Records excerpted from a collection:
----------------------------------------
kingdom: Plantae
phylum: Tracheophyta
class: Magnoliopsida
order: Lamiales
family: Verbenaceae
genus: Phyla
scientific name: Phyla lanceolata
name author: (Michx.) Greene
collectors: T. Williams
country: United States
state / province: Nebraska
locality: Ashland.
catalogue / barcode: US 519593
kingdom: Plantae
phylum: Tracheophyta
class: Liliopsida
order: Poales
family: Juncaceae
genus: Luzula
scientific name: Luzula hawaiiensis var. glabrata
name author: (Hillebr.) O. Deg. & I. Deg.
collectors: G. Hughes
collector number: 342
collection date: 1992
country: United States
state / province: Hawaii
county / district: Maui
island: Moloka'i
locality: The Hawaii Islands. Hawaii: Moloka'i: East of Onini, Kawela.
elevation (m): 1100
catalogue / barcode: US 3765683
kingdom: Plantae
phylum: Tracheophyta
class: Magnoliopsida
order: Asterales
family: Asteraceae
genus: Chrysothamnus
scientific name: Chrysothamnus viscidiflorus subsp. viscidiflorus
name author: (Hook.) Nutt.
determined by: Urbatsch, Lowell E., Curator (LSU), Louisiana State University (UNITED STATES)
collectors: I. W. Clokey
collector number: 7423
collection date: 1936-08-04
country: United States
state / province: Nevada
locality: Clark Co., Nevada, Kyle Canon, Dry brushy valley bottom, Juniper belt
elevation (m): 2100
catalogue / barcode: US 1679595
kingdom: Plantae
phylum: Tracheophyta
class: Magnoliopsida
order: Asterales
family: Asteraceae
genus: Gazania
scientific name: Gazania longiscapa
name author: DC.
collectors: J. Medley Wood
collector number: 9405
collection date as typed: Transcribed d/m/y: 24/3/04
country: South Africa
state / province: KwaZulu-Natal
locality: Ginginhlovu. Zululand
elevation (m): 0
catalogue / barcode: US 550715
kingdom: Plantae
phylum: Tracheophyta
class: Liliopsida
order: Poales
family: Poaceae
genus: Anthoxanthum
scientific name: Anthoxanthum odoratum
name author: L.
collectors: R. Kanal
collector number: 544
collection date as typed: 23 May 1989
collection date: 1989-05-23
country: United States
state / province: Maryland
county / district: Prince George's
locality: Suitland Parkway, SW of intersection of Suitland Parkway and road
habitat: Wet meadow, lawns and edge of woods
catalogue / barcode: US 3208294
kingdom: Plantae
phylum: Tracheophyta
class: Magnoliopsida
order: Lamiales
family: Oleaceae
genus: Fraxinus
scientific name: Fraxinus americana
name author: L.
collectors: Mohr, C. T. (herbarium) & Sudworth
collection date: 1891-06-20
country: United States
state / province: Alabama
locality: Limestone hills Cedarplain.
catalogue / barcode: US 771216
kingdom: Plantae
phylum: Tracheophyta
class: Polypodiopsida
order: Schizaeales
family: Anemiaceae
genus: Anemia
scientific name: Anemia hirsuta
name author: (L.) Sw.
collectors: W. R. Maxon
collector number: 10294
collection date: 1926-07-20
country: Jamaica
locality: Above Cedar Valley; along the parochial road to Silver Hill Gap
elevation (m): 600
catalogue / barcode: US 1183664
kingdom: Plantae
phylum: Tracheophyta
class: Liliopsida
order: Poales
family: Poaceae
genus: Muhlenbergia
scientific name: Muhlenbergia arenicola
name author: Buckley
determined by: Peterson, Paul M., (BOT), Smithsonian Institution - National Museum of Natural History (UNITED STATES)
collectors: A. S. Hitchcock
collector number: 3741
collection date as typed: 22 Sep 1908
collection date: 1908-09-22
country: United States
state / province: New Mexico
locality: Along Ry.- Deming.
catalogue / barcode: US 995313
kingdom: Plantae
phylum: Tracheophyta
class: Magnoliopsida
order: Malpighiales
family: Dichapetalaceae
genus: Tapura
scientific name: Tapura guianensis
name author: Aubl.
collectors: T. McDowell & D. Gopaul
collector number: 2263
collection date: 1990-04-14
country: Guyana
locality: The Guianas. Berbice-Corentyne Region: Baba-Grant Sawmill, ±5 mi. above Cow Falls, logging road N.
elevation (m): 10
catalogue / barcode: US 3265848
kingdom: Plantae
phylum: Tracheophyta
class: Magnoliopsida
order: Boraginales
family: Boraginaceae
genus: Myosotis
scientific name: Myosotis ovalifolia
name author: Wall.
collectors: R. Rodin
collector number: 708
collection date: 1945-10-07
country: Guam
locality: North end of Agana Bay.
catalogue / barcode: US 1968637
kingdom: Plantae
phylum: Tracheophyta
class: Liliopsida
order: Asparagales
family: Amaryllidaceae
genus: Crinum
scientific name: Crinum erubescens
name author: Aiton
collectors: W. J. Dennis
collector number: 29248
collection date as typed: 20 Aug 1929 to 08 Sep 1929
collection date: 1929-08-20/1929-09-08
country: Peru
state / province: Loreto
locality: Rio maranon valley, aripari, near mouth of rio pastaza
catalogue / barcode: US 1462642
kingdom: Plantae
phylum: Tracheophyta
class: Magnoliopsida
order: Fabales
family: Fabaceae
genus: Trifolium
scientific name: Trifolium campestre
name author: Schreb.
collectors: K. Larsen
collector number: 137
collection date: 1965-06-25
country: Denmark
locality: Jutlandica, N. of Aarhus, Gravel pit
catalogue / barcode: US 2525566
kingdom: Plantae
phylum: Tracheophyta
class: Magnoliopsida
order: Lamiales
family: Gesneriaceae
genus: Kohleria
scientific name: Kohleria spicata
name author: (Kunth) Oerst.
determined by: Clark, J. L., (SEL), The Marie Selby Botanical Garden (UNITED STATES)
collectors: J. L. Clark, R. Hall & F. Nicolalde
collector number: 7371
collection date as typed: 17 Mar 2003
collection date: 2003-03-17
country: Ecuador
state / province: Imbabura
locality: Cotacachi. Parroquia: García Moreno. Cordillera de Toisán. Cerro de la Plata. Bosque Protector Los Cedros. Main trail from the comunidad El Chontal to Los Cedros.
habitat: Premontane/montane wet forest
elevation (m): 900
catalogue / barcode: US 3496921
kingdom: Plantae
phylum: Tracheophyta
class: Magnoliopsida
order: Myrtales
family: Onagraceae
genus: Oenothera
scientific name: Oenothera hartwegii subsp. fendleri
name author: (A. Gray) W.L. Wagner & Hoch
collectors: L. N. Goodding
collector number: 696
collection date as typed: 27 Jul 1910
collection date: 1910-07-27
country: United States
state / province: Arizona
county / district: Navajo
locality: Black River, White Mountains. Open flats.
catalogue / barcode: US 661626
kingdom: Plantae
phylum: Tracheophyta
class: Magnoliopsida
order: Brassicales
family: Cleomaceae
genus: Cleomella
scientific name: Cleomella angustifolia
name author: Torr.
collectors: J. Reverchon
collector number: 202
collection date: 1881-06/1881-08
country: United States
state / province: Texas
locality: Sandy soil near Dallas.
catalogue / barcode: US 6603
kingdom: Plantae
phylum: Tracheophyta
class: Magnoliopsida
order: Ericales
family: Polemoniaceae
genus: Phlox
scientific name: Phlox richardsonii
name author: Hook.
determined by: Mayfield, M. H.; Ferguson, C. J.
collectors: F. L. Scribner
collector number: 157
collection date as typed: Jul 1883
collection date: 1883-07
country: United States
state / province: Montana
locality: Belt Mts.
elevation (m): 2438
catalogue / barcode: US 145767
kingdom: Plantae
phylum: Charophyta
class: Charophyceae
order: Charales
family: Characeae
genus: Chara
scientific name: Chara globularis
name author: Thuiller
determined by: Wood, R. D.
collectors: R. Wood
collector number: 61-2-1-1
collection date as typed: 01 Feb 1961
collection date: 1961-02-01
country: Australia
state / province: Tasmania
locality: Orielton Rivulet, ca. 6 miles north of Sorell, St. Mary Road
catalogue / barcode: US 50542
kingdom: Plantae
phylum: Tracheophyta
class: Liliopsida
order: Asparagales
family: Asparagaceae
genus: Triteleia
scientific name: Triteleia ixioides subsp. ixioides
----------------------------------------
● Task instructions: Quote the lines of the records above word for word, starting at the line containing "family: Characeae" and ending at the line containing "family: Asparagaceae", with both of those lines included.

● Solved exercise:
family: Characeae
genus: Chara
scientific name: Chara globularis
name author: Thuiller
determined by: Wood, R. D.
collectors: R. Wood
collector number: 61-2-1-1
collection date as typed: 01 Feb 1961
collection date: 1961-02-01
country: Australia
state / province: Tasmania
locality: Orielton Rivulet, ca. 6 miles north of Sorell, St. Mary Road
catalogue / barcode: US 50542
kingdom: Plantae
phylum: Tracheophyta
class: Liliopsida
order: Asparagales
family: Asparagaceae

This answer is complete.